On Alice and Dali
Perhaps it was something about Alice, which Salvador Dali saw in himself that lead to his love of her. Both travelled an extended, byzantine road through the land of dreams. Although unlike Alice, Dali's travels were by means of his art. One could not help but obsess over such a seemingly simple girl like Alice, with her effervescent essence of youth.
Dali first delved into Wonderland with his interpretation of Lewis Carroll’s creation in 1968. The original engraving and 12 heliogravures of original gouaches saw Dali depicting Alice in a form he had used in two engravings he made for Paul Eluard's "Nuit Partagées" in 1935.

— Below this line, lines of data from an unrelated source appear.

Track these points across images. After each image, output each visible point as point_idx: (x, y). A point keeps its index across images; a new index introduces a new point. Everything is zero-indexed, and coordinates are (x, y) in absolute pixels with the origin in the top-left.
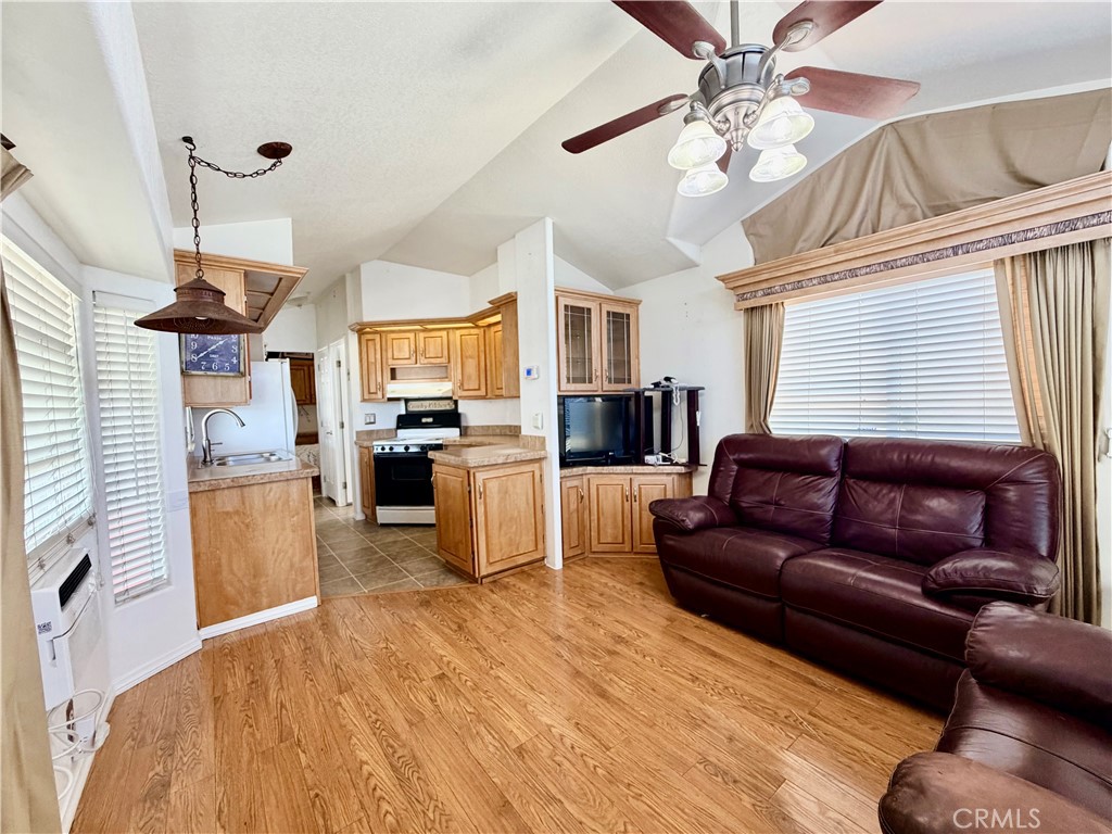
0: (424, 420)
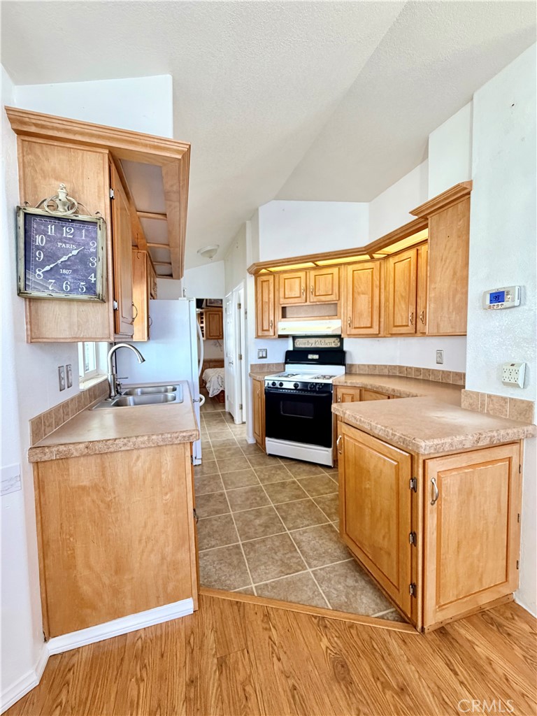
0: (310, 357)
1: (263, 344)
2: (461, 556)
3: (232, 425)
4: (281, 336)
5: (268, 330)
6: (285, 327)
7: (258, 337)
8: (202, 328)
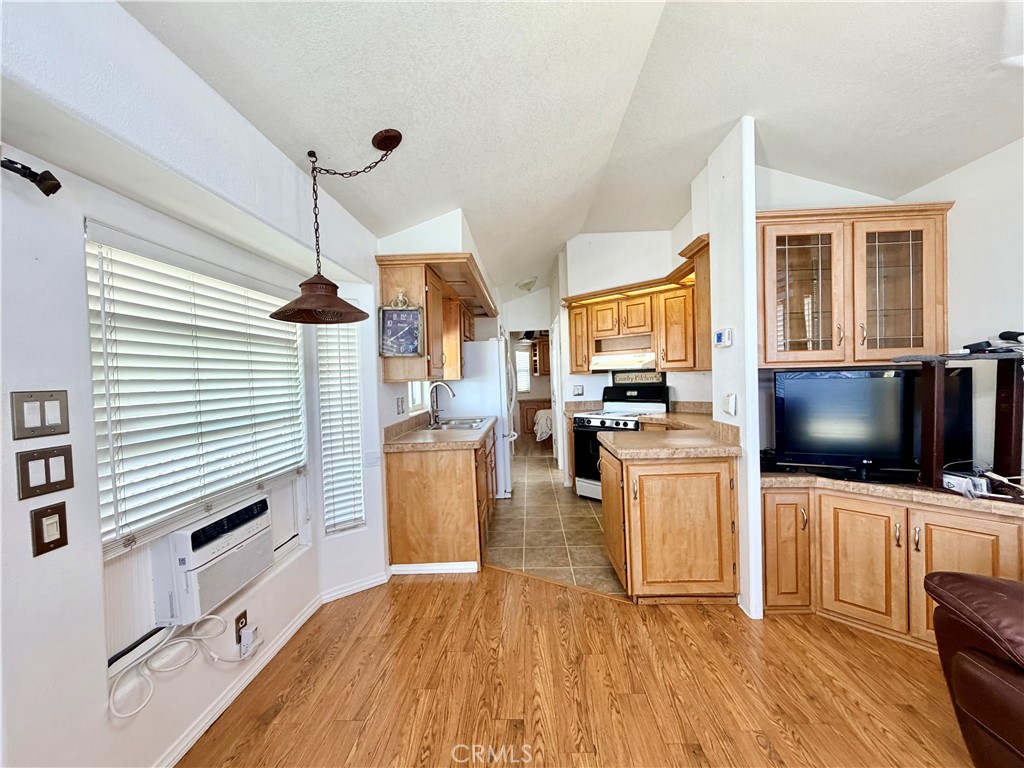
0: (629, 393)
1: (578, 380)
2: (666, 546)
3: (555, 471)
4: (595, 372)
5: (582, 366)
6: (599, 361)
7: (572, 373)
8: (535, 361)
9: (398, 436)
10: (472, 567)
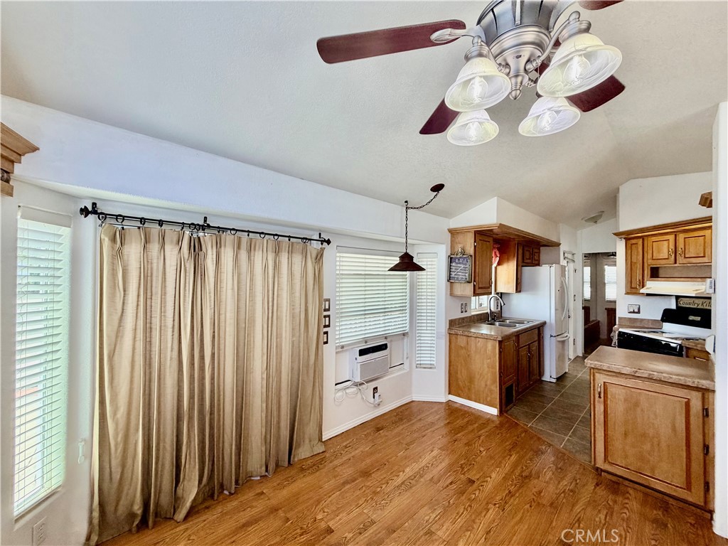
0: (691, 318)
1: (634, 300)
2: (628, 441)
4: (650, 295)
5: (636, 288)
7: (628, 293)
9: (460, 325)
10: (494, 411)
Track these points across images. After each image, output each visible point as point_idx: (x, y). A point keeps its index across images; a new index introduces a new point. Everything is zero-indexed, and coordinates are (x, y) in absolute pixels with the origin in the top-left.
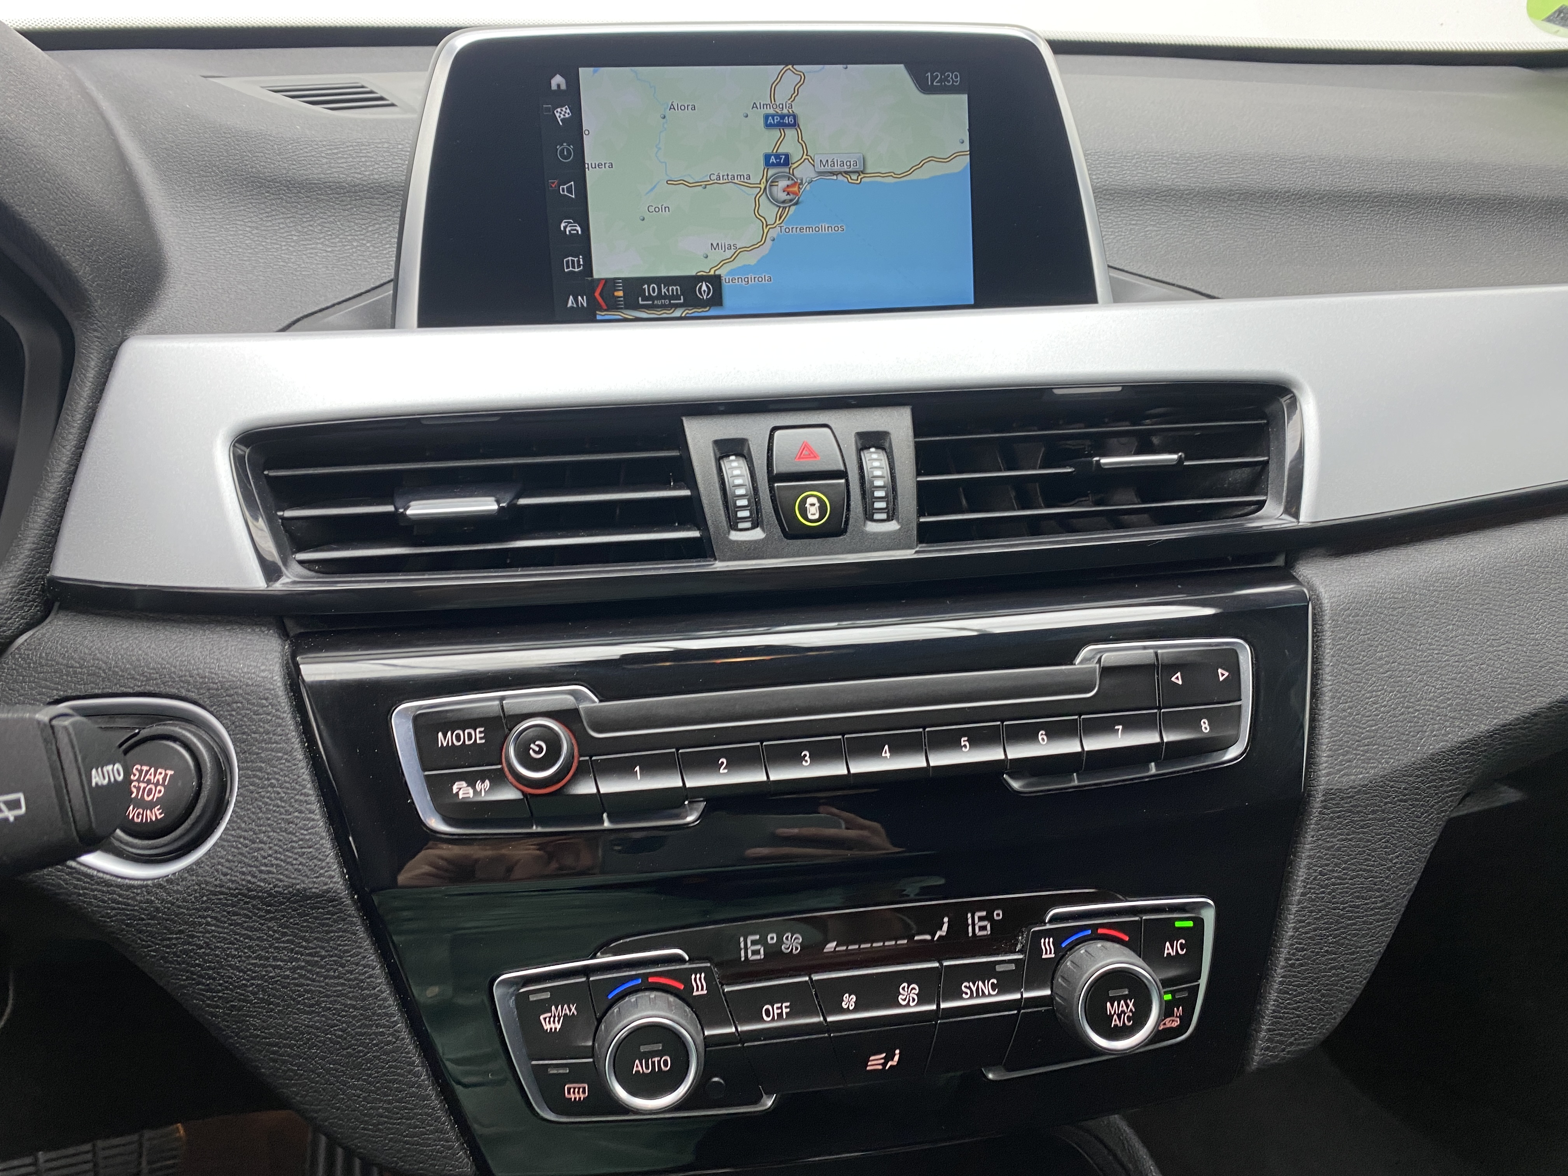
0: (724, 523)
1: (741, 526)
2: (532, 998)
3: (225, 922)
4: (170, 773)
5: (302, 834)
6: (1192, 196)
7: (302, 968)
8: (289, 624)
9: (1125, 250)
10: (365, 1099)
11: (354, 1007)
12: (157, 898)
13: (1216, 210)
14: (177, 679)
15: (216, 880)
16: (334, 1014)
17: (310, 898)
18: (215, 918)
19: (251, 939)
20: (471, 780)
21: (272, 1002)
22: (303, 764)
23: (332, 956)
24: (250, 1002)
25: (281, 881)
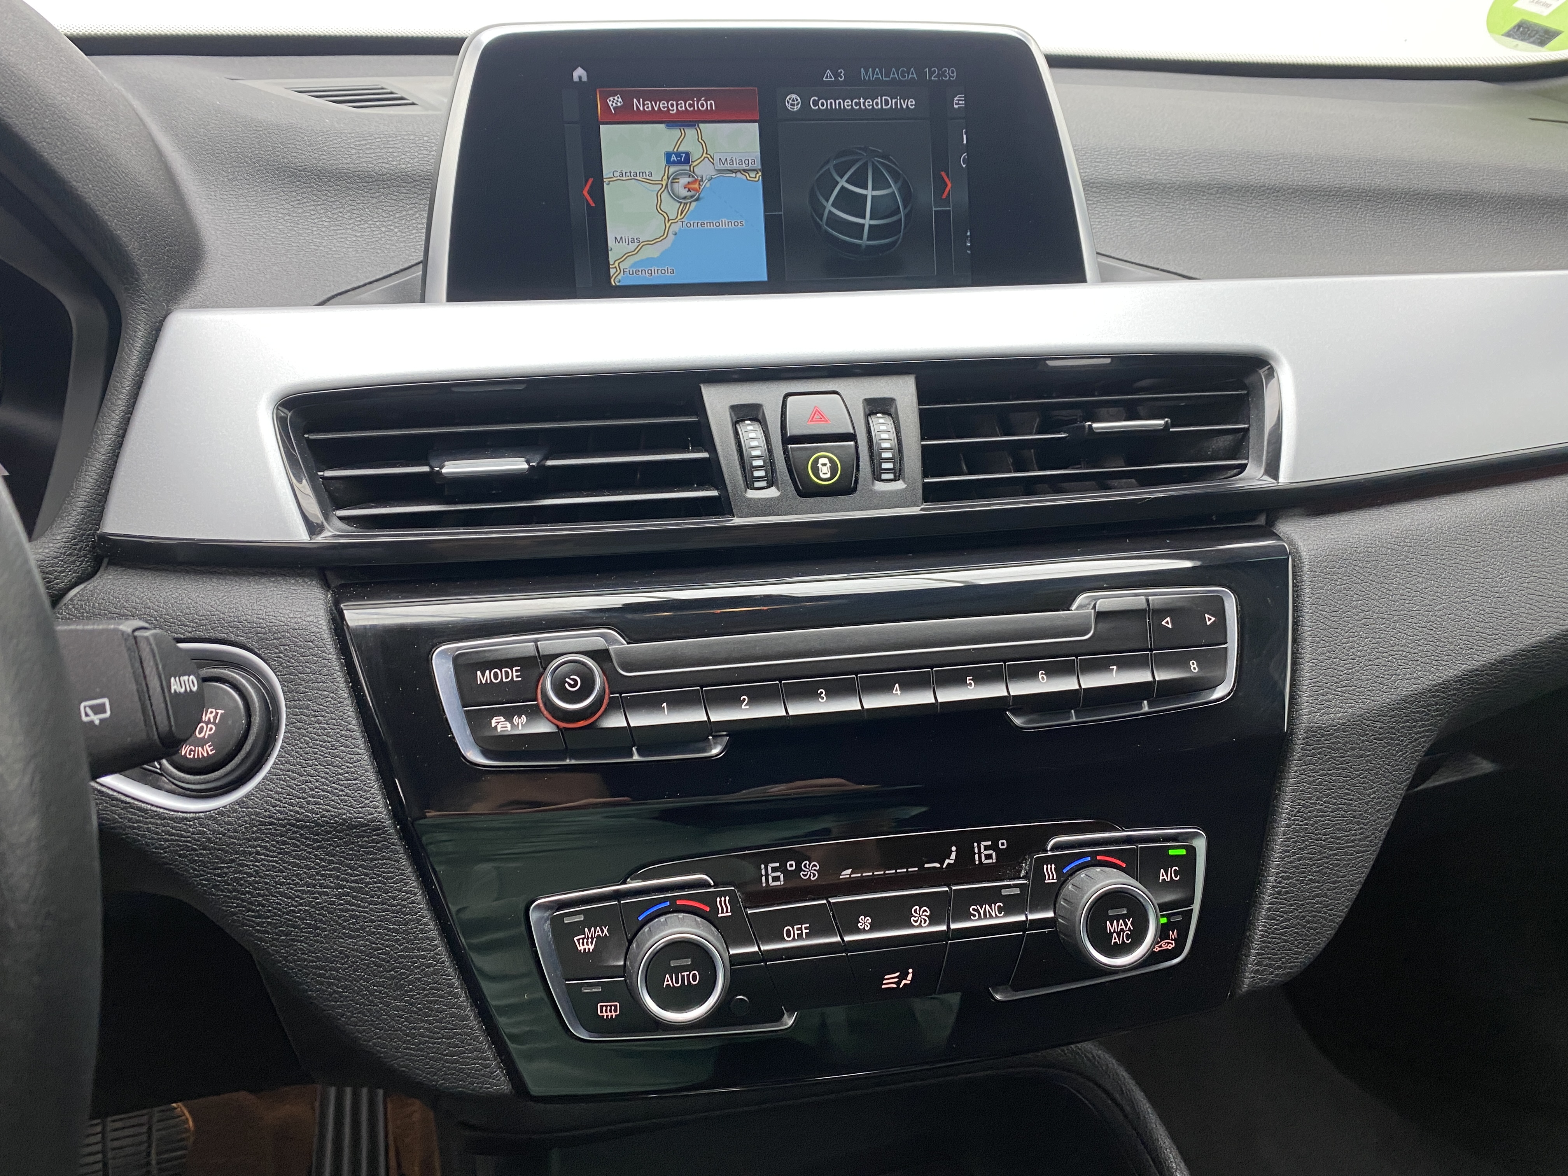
0: (741, 482)
1: (757, 485)
2: (567, 921)
3: (274, 851)
4: (220, 712)
5: (348, 767)
6: (1173, 189)
7: (348, 894)
8: (329, 574)
9: (1111, 239)
10: (407, 1019)
11: (396, 931)
12: (209, 830)
13: (1196, 203)
14: (226, 625)
15: (266, 811)
16: (378, 938)
17: (355, 827)
18: (265, 848)
19: (299, 867)
20: (509, 715)
21: (319, 927)
22: (348, 702)
23: (376, 883)
24: (297, 927)
25: (328, 811)
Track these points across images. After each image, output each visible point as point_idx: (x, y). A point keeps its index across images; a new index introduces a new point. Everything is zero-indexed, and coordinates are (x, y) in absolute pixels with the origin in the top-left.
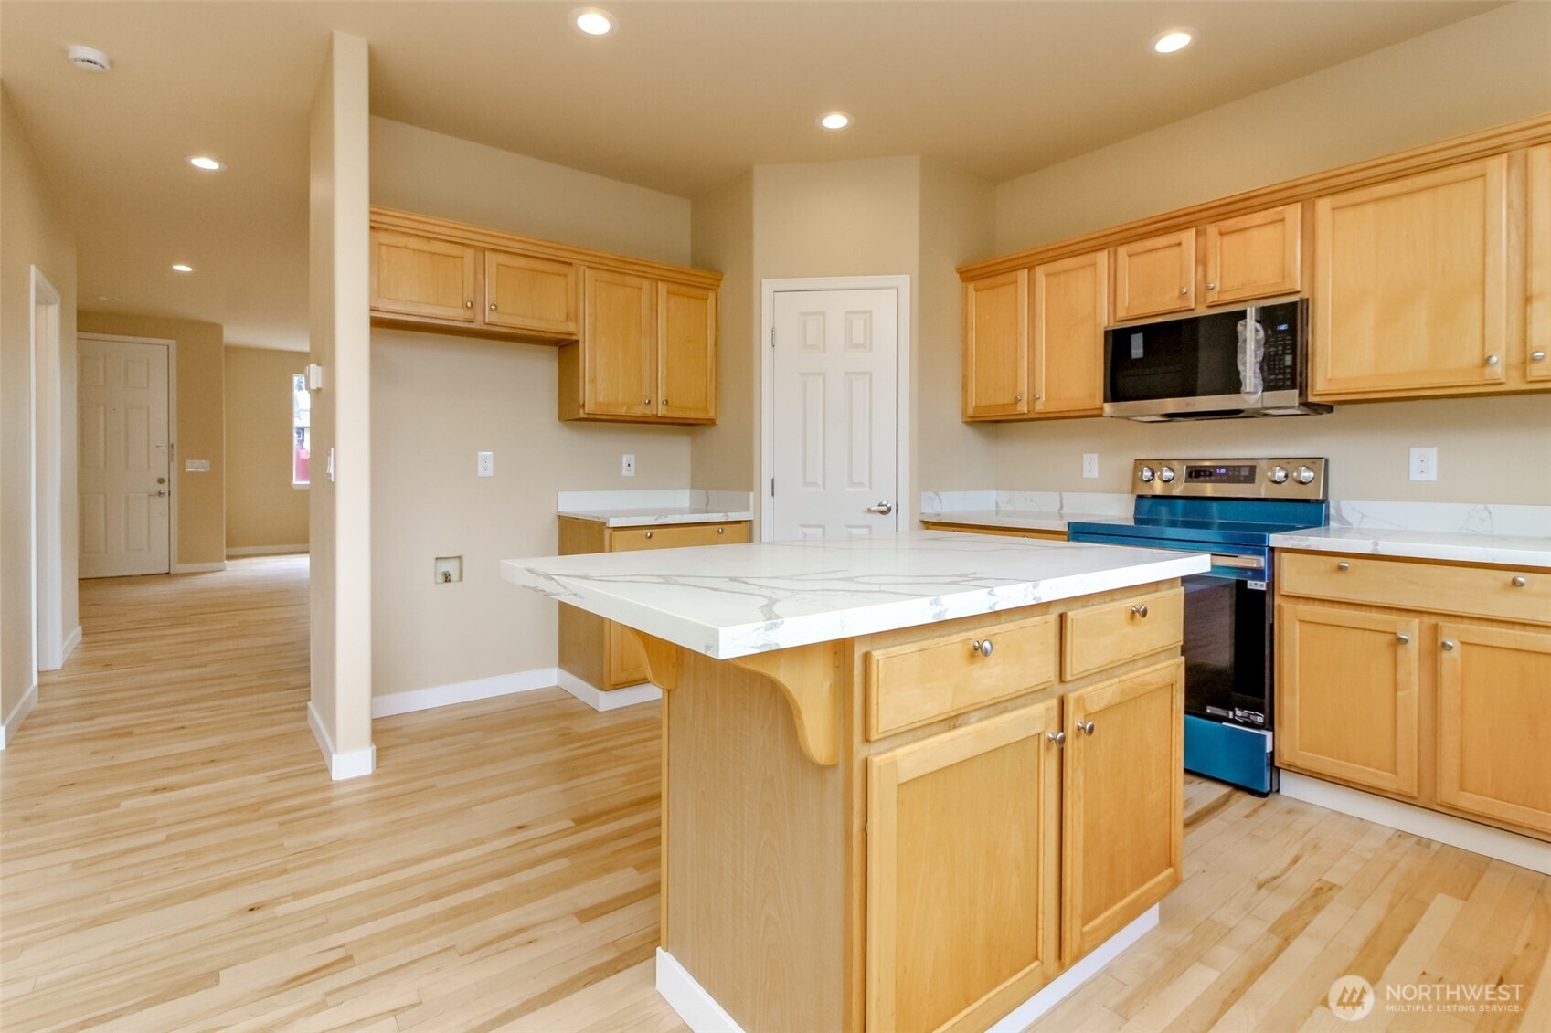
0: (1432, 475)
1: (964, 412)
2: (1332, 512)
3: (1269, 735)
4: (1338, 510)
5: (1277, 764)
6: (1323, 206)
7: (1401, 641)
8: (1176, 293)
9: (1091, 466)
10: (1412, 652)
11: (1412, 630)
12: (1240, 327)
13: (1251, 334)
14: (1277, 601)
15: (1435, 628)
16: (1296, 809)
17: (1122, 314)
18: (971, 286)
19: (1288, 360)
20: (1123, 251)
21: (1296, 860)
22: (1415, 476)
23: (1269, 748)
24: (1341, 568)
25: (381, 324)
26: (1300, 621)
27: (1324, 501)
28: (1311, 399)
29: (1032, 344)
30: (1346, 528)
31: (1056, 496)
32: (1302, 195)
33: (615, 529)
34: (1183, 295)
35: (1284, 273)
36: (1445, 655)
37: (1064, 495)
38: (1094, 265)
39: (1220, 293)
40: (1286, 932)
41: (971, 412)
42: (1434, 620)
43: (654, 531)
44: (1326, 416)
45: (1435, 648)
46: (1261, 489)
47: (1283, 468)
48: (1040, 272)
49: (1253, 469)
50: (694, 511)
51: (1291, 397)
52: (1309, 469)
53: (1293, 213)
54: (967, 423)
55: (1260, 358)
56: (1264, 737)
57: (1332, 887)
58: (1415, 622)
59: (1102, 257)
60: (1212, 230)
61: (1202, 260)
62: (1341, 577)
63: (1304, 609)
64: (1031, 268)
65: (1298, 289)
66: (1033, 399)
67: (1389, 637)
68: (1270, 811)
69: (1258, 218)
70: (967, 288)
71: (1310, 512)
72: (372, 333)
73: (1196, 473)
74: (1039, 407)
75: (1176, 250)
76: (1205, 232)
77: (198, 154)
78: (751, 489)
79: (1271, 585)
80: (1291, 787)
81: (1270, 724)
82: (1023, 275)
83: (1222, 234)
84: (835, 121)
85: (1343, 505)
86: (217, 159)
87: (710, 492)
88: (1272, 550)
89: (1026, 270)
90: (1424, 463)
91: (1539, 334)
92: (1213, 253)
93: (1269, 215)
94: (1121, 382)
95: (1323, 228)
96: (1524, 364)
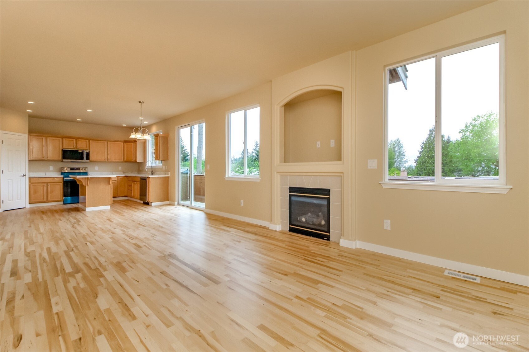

A few years passed before a similar depiction of Alice was recreated, stylised as a silver bell by Dali, and released by the Lincoln Mint. But what followed leaves many lovers of Dali, and Alice alike spellbound. Dali's gorgeous bronze sculpture (1977-1984) enhances the design of the bell, and stands at an impressive 36.0 x 17.5 inches. Alice has blossomed, her hands and hair formed into roses, and her skipping rope into twisted cord still frozen in motion above her head. She is a faceless, eternally youthful interpretation of her own adventure through a surreal dreamscape. She is a representation of naiveté in its most beautiful, pure form, bringing the unanswerable logic of a child unharmed through her confusing spell in the looking-glass world. And this masterpiece wouldn't quite be complete if it weren’t for the appearance of one of Dali's most popular symbols the crutch, which Alice is oddly propped up by. This sculpture remains a superb, provocative portrayal of Alice at her finest.